WORK INSTRUCTIONS => Beginning at the top of the data below, restate every line word for word until the line containing "RAM #(.MEM_DEPTH(MEM_DEPTH), .ADDR_SIZE(ADDR_SIZE))" has been included, and omit the pictures.

Segment Start: THE INPUT

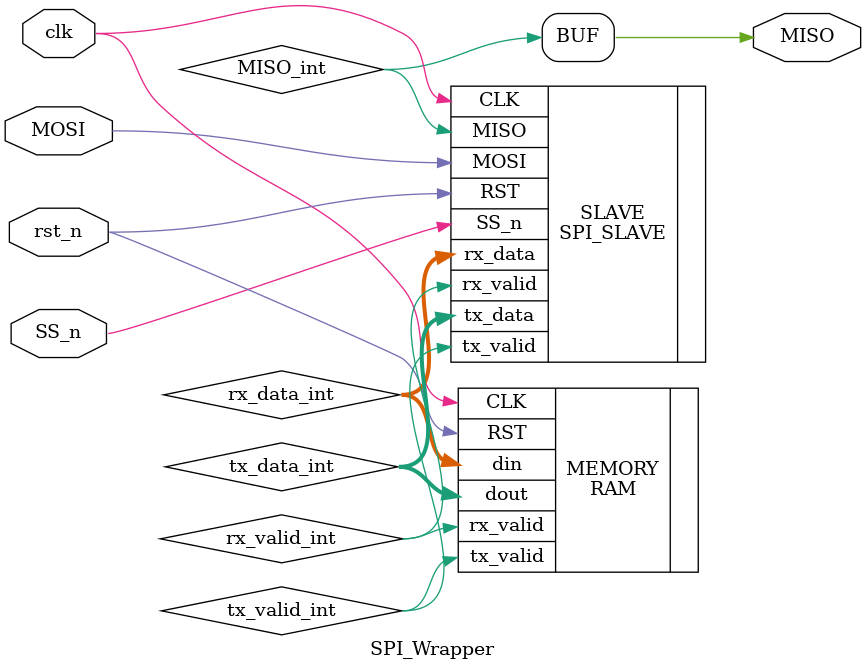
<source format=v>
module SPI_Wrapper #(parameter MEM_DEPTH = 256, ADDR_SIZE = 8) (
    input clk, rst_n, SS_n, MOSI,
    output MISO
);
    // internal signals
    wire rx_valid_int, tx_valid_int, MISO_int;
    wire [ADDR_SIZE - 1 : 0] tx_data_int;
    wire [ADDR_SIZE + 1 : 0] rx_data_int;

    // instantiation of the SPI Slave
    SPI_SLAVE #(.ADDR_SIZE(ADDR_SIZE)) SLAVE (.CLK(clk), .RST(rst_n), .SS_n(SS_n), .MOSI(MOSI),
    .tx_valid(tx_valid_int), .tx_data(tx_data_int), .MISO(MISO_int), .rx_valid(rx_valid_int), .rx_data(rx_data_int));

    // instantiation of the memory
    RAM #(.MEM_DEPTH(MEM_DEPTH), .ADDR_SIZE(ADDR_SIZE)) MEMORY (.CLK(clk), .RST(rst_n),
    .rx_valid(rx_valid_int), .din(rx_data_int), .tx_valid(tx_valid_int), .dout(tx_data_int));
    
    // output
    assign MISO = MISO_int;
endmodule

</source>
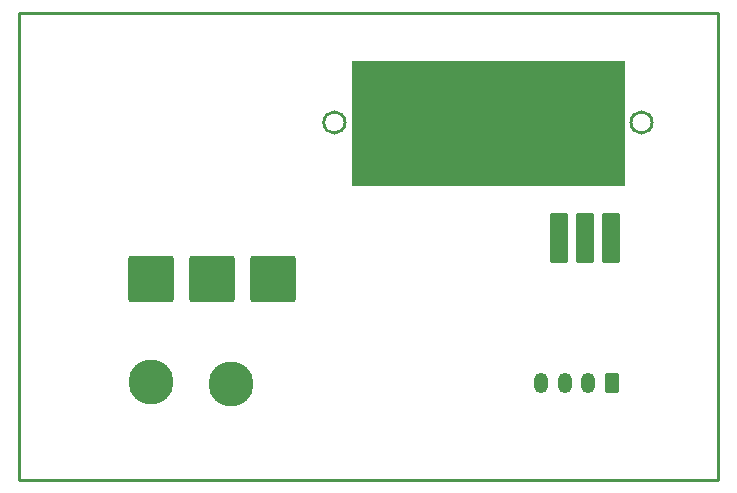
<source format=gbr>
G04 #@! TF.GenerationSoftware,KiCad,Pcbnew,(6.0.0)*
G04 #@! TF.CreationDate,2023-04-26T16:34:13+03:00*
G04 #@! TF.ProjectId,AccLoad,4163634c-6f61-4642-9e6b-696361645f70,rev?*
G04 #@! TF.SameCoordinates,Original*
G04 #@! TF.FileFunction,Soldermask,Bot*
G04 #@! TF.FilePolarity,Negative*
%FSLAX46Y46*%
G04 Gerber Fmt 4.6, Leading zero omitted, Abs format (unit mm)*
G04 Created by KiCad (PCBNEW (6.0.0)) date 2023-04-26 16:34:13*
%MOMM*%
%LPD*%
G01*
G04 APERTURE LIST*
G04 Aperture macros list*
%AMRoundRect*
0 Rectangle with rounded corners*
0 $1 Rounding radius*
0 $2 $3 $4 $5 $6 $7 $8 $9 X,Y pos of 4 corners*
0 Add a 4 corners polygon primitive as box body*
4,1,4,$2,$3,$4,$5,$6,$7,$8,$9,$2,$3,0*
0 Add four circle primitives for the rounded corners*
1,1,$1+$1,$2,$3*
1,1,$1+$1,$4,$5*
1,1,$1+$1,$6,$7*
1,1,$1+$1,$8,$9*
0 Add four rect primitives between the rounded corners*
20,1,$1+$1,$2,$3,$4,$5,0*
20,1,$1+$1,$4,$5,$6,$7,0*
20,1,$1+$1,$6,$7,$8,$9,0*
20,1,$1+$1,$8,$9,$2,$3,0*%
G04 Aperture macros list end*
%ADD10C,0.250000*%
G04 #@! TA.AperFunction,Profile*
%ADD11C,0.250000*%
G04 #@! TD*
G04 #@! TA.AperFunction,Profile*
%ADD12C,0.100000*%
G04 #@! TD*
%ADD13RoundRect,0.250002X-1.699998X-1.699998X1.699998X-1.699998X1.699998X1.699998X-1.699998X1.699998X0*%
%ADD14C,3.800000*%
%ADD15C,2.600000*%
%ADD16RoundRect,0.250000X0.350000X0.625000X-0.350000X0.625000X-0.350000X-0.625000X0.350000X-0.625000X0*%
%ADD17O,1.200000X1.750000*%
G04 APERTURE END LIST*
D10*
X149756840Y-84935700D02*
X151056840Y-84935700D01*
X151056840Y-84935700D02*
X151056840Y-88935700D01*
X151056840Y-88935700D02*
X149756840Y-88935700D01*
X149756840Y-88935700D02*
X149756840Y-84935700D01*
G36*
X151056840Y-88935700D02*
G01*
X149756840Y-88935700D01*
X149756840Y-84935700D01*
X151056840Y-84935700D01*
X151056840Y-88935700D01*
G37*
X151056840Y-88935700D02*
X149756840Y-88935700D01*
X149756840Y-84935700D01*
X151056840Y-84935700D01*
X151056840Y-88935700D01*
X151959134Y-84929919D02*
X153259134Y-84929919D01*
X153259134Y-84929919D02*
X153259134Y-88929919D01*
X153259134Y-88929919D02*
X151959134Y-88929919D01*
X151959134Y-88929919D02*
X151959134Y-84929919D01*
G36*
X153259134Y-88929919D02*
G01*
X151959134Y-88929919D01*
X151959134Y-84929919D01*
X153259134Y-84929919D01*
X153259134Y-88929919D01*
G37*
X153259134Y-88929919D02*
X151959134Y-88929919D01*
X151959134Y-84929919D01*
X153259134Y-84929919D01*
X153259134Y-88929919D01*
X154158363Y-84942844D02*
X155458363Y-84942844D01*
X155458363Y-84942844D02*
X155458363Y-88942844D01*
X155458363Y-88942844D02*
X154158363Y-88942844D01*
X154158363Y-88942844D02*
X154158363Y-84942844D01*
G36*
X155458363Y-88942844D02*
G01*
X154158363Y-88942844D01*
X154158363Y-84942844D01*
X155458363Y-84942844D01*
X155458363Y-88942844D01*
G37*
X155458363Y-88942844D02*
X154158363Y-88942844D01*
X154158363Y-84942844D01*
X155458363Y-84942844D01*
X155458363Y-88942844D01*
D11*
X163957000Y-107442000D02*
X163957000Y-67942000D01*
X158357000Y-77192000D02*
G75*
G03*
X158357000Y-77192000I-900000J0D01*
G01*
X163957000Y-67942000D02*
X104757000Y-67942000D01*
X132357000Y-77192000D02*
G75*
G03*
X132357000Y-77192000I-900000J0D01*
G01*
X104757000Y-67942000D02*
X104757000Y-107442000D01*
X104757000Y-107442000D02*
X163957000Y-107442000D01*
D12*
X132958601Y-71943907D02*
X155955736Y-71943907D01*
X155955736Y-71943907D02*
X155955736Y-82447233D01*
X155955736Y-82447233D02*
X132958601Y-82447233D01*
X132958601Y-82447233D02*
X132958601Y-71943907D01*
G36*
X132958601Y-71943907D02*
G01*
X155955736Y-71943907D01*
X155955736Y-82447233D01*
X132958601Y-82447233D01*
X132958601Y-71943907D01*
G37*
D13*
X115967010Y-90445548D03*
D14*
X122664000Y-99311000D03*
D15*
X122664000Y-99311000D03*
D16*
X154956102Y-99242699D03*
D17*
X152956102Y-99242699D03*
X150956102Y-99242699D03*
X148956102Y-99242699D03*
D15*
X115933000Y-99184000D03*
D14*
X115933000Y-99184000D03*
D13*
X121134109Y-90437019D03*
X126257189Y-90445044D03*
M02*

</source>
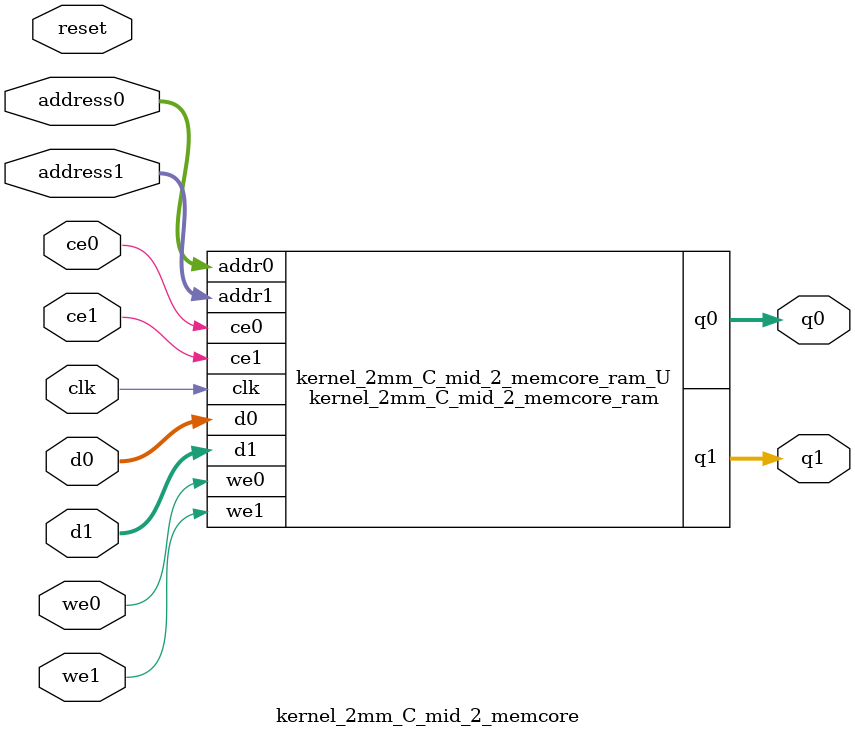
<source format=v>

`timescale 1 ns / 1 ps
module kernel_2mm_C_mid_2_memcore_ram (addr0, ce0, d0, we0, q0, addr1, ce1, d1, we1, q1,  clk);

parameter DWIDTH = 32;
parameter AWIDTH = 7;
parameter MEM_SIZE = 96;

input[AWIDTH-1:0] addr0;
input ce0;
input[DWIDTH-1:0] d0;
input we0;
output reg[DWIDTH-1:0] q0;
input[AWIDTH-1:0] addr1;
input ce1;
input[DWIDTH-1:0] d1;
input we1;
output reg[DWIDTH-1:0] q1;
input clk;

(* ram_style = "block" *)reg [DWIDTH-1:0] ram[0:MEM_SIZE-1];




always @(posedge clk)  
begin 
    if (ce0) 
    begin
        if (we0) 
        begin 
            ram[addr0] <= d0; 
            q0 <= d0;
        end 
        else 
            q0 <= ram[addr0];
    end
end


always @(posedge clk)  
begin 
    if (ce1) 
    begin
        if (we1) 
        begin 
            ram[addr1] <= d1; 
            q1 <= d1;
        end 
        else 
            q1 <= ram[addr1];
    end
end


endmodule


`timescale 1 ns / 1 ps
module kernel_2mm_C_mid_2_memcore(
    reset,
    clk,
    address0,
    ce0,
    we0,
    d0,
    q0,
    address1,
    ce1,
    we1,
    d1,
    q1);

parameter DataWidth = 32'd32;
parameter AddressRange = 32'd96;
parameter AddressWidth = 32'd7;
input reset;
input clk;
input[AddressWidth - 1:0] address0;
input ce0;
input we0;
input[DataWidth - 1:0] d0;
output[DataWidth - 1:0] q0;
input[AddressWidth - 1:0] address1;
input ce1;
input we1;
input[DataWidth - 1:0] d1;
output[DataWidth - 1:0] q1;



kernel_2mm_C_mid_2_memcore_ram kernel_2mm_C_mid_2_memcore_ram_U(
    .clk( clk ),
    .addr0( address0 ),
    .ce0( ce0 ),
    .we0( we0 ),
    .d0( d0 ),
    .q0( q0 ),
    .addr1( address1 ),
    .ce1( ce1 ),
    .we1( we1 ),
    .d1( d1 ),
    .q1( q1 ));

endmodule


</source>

Segment End: THE INPUT

TASK ANSWER =>
<source format=v>
module SPI_Wrapper #(parameter MEM_DEPTH = 256, ADDR_SIZE = 8) (
    input clk, rst_n, SS_n, MOSI,
    output MISO
);
    // internal signals
    wire rx_valid_int, tx_valid_int, MISO_int;
    wire [ADDR_SIZE - 1 : 0] tx_data_int;
    wire [ADDR_SIZE + 1 : 0] rx_data_int;

    // instantiation of the SPI Slave
    SPI_SLAVE #(.ADDR_SIZE(ADDR_SIZE)) SLAVE (.CLK(clk), .RST(rst_n), .SS_n(SS_n), .MOSI(MOSI),
    .tx_valid(tx_valid_int), .tx_data(tx_data_int), .MISO(MISO_int), .rx_valid(rx_valid_int), .rx_data(rx_data_int));

    // instantiation of the memory
    RAM #(.MEM_DEPTH(MEM_DEPTH), .ADDR_SIZE(ADDR_SIZE)) MEMORY (.CLK(clk), .RST(rst_n),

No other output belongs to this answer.